对比前驱物的pH=7、8、9制备的Co-BiVO₄的XRD图谱与pH=7制备 BiVO₄的XRD图谱可以看出, 掺杂Co并没有改变BiVO₄的晶体结构, 掺杂Co只分散在BiVO₄光催化剂的表面, 没有取代光催化剂的骨架原子而进入晶格内部, 而在XRD图谱上没有Co的特征衍射峰, 这可能是由于掺杂Co分散得很均匀, 也可能是由于Co的掺杂量太少, 产生的XRD特征衍射强度很弱.

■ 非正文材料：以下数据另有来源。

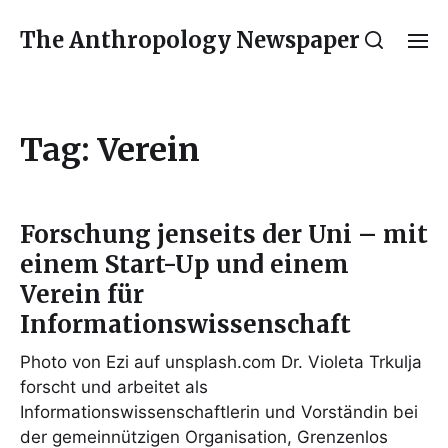
The Anthropology Newspaper
Tag:
Verein
Forschung jenseits der Uni – mit
einem Start-Up und einem
Verein für
Informationswissenschaft
Photo von Ezi auf unsplash.com Dr. Violeta Trkulja
forscht und arbeitet als
Informationswissenschaftlerin und Vorständin bei
der gemeinnützigen Organisation, Grenzenlos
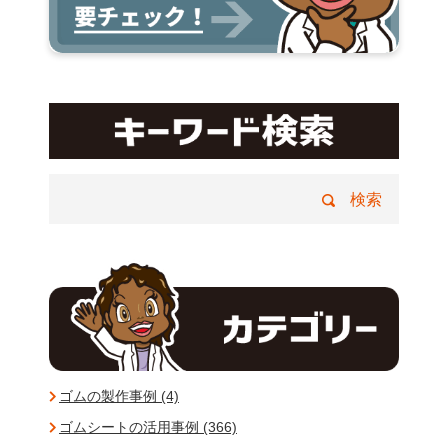
ゴムの製作事例 (4)
ゴムシートの活用事例 (366)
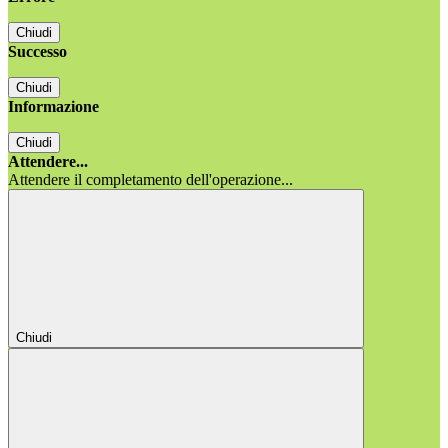
Chiudi
Successo
Chiudi
Informazione
Chiudi
Attendere...
Attendere il completamento dell'operazione...
Chiudi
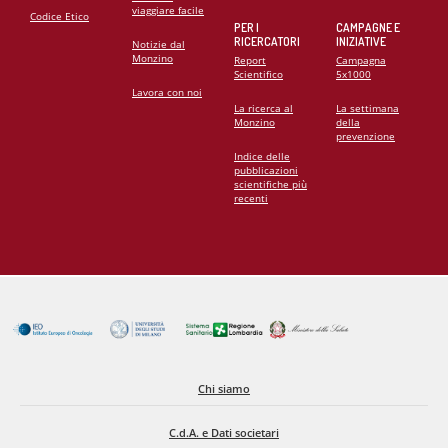
viaggiare facile
Codice Etico
PER I
CAMPAGNE E
RICERCATORI
INIZIATIVE
Notizie dal
Monzino
Report
Campagna
Scientifico
5x1000
Lavora con noi
La ricerca al
La settimana
Monzino
della
prevenzione
Indice delle
pubblicazioni
scientifiche più
recenti
Chi siamo
C.d.A. e Dati societari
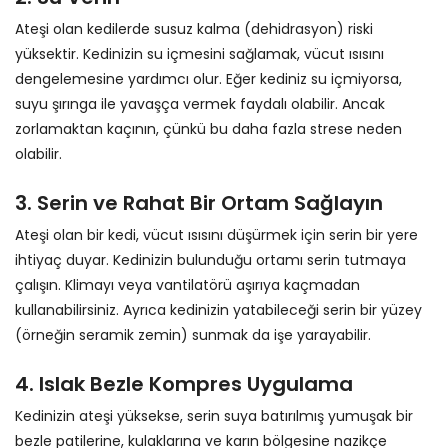
Ateşi olan kedilerde susuz kalma (dehidrasyon) riski
yüksektir. Kedinizin su içmesini sağlamak, vücut ısısını
dengelemesine yardımcı olur. Eğer kediniz su içmiyorsa,
suyu şırınga ile yavaşça vermek faydalı olabilir. Ancak
zorlamaktan kaçının, çünkü bu daha fazla strese neden
olabilir.
3. Serin ve Rahat Bir Ortam Sağlayın
Ateşi olan bir kedi, vücut ısısını düşürmek için serin bir yere
ihtiyaç duyar. Kedinizin bulunduğu ortamı serin tutmaya
çalışın. Klimayı veya vantilatörü aşırıya kaçmadan
kullanabilirsiniz. Ayrıca kedinizin yatabileceği serin bir yüzey
(örneğin seramik zemin) sunmak da işe yarayabilir.
4.
Islak Bezle Kompres Uygulama
Kedinizin ateşi yüksekse, serin suya batırılmış yumuşak bir
bezle patilerine, kulaklarına ve karın bölgesine nazikçe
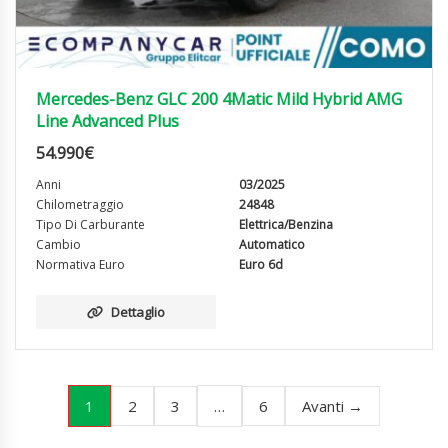
Mercedes-Benz GLC 200 4Matic Mild Hybrid AMG
Line Advanced Plus
54.990
€
Anni
03/2025
Chilometraggio
24848
Tipo Di Carburante
Elettrica/Benzina
Cambio
Automatico
Normativa Euro
Euro 6d
Dettaglio
1
…
2
3
6
Avanti →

2.2 Co-BiVO₄催化剂的UV-Vis DRS分析

催化剂样品的紫外-可见漫反射光谱(UV-Vis DRS)如图2所示, 由图2可以看出, BiVO₄样品和Co-BiVO₄样品均在紫外和可见光区有明显的吸收. 半导体材料的光催化活性主要取决于光催化剂的能带禁宽的大小, 能带禁宽越小, 半导体的吸收边界就越向长波区域移动, 即向可见光方向移动, 使其可见光利用程度提高^{[ 17]}. 当掺杂了金属Co后, 相对纯的BiVO₄, Co-BiVO₄催化剂的吸收边界出现了红移, 对可见光的利用率增强. 当采用可见光照射Co-BiVO₄催化剂时, Co-BiVO₄催化剂表面的电子-空穴对的形成速率加快, 从而使得Co-BiVO₄能表现出较高的光催化活性.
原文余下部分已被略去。